Within the last few years there has been a growing story in Minnesota about a little known federal law that gives military recruiters access to phone numbers and addresses of high school kids. The law ties federal funding to compliance, but allows individuals to opt out of having their information shared. Last week the StarTribune had another story about parents with objections to recruiters talking to their kids.
Now I remember avoiding military recruiters when I was in high school. I had no interest in the Army and wasn't afraid to say so. Ironically I would join the Army Guard two years after high school and now it looks like I am a lifer. But back then, it just wasn't for me. I told the recruiter that, and nothing more was said. This was the late eighties, when the Cold War was winding down, and it seemed like peace was breaking out all around the world.

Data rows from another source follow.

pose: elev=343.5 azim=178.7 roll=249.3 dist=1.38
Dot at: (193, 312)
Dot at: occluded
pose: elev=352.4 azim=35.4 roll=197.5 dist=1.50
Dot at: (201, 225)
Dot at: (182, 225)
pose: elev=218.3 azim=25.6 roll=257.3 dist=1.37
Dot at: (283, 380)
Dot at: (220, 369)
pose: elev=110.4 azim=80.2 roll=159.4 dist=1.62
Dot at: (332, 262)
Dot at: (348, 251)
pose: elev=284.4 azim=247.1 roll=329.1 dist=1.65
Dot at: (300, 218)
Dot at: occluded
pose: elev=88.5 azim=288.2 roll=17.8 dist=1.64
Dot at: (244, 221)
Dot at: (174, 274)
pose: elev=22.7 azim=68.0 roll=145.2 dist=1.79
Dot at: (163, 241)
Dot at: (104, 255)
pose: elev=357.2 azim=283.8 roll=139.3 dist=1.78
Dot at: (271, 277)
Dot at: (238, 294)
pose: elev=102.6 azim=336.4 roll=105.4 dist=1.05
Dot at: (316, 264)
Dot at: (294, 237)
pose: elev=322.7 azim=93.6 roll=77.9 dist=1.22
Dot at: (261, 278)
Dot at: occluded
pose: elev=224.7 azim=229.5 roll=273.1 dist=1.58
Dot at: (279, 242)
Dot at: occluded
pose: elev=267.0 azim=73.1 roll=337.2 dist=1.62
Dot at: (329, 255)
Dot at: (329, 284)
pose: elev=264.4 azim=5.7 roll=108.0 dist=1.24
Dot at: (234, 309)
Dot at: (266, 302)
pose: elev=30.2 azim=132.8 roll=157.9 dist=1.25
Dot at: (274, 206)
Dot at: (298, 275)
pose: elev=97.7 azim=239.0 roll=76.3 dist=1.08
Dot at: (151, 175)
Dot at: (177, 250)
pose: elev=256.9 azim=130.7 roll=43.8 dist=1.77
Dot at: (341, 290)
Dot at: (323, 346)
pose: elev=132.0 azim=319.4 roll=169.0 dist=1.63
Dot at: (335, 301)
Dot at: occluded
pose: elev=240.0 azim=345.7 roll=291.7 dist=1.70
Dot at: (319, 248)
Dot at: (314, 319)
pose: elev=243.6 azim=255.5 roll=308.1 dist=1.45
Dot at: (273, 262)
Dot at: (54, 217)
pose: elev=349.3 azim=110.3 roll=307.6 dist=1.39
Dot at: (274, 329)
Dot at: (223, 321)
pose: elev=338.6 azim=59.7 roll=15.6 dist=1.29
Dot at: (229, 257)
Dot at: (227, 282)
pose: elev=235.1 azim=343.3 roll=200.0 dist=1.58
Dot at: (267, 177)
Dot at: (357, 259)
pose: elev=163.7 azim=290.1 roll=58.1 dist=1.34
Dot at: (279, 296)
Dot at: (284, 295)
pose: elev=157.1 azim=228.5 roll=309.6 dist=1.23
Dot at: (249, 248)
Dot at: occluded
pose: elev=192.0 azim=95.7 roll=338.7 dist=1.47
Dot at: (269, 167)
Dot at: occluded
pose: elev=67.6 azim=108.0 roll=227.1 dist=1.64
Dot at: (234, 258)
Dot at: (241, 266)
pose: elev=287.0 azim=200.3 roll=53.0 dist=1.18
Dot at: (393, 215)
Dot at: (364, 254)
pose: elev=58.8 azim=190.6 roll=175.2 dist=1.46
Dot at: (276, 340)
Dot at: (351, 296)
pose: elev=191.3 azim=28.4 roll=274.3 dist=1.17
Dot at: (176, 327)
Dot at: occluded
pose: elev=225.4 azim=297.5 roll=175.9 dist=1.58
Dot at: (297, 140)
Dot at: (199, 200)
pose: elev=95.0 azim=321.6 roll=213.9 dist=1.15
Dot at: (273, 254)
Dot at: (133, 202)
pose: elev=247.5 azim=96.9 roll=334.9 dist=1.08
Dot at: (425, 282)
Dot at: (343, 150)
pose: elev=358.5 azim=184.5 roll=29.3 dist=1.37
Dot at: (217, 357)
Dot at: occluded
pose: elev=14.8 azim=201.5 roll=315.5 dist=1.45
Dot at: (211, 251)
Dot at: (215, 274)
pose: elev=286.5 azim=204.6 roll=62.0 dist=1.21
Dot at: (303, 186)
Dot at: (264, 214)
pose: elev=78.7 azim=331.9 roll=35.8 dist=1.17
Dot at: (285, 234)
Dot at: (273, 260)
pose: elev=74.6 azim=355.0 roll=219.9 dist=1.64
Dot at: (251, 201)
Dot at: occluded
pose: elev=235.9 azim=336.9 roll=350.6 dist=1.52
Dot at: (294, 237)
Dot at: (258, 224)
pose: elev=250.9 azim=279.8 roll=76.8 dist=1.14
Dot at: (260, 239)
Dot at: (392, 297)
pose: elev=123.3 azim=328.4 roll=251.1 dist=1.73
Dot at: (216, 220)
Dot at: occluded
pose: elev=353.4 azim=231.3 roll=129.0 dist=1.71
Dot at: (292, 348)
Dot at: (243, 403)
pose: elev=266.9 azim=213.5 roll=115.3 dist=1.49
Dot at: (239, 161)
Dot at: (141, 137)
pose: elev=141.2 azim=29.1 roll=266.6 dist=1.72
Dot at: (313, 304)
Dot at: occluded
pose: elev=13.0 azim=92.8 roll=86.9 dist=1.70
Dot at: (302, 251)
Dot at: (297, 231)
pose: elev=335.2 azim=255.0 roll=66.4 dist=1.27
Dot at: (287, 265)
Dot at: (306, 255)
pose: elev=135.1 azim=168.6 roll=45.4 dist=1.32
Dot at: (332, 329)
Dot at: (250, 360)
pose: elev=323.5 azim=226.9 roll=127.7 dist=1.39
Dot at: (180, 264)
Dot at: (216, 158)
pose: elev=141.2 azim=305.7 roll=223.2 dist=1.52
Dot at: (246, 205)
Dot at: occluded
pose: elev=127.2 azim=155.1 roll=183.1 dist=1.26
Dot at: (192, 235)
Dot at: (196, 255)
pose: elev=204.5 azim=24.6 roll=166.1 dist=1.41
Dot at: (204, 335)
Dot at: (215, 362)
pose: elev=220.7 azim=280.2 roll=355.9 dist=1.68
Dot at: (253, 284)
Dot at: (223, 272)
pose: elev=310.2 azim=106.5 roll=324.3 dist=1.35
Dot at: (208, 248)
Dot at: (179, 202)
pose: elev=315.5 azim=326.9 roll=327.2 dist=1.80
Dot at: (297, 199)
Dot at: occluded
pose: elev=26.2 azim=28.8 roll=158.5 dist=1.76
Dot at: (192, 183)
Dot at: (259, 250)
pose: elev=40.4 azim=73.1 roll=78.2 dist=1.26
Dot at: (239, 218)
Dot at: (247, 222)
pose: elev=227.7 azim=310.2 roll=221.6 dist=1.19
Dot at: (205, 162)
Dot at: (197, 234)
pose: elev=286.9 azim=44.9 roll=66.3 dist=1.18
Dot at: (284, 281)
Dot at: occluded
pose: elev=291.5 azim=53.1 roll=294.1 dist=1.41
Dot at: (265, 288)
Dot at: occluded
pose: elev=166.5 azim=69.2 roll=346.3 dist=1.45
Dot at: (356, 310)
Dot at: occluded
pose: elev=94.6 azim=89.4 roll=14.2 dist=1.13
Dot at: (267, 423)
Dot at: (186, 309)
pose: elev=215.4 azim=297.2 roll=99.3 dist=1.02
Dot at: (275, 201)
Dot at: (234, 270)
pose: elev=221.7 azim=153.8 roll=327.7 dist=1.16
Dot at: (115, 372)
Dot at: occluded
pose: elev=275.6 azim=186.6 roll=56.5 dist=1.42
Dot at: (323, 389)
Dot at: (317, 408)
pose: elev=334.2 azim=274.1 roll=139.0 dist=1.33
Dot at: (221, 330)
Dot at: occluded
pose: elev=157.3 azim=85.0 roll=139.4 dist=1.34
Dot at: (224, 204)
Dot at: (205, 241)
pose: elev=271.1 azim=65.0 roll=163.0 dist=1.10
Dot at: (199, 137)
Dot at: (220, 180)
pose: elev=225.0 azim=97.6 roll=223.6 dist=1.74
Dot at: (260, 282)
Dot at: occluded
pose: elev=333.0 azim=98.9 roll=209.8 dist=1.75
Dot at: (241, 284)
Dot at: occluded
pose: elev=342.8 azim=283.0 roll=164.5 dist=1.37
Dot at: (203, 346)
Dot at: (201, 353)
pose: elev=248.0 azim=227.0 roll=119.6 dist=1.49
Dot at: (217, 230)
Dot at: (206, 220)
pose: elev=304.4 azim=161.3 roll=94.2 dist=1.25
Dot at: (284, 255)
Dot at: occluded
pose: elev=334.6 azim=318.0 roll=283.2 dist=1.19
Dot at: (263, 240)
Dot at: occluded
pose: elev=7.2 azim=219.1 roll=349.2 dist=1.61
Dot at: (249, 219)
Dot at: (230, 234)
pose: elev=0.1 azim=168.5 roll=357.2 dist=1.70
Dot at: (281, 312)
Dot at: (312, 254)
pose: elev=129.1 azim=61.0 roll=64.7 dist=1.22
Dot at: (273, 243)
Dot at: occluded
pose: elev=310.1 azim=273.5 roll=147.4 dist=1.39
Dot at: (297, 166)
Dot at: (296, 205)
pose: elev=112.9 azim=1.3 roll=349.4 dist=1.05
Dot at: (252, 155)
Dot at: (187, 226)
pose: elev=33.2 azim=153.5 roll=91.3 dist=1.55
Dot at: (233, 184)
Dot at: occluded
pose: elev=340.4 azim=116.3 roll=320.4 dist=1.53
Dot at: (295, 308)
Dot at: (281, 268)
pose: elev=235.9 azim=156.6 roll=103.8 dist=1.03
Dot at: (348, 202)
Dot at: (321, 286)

Flash forward to 2001. We were attacked, the War on Terror was finally joined by the US, and we have been in ground combat operations in Afghanistan and Iraq ever since. The prospect of more wars in the future is high, in my opinion, as the War on Terror is likely to be a decades long struggle.
At a time when we need the military more than ever, how can parents be offended when recruiters want to talk to their kids about joining up? The ever present debate at home about if the county is sacrificing enough for this war seem pretty silly when parents are trying to keep recruiters from even talking to their kids. In my mind this tells me two things about these parents. First, a disgusting lack of patriotism. Giving of yourself for the common good is a fundamental principle of American democracy. Secondly these parents must think their kids are pretty stupid if they can't resist the sway of an Army recruiter by themselves. What will they do in college if they run into a drugs or alcohol?
More than likely these parents are anti war, anti Bush, or both. They could at least have the honesty to say so, rather than make this a privacy rights debate.